- _EXERCISE DESCRIPTION_
The answer must consist of each line below that holds the word "with", copied as it stands.

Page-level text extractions
§ §

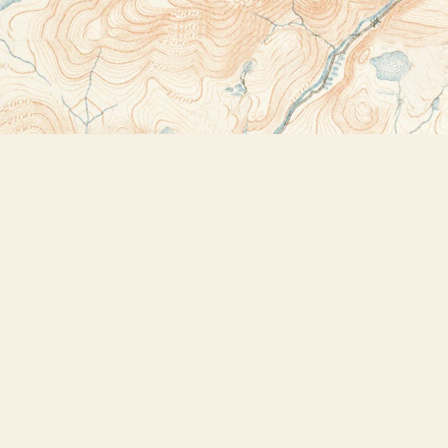
Contact us
518-523-2950
thebookstoreplus@gmail.com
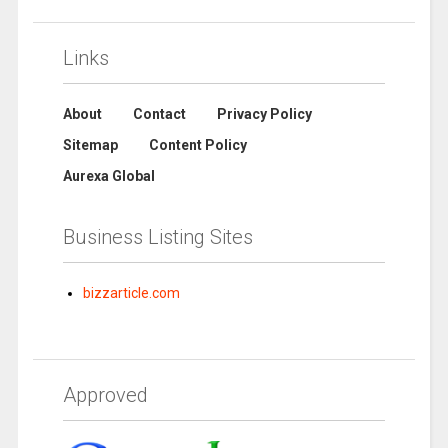
Links
About
Contact
Privacy Policy
Sitemap
Content Policy
Aurexa Global
Business Listing Sites
bizzarticle.com
Approved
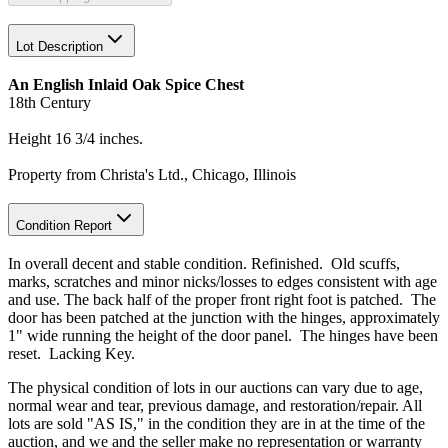
Lot Description
An English Inlaid Oak Spice Chest
18th Century
Height 16 3/4 inches.
Property from Christa's Ltd., Chicago, Illinois
Condition Report
In overall decent and stable condition. Refinished. Old scuffs,
marks, scratches and minor nicks/losses to edges consistent with age
and use. The back half of the proper front right foot is patched. The
door has been patched at the junction with the hinges, approximately
1" wide running the height of the door panel. The hinges have been
reset. Lacking Key.
The physical condition of lots in our auctions can vary due to age,
normal wear and tear, previous damage, and restoration/repair. All
lots are sold "AS IS," in the condition they are in at the time of the
auction, and we and the seller make no representation or warranty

§ §

- _SOLUTION TO THE EXERCISE_
marks, scratches and minor nicks/losses to edges consistent with age
door has been patched at the junction with the hinges, approximately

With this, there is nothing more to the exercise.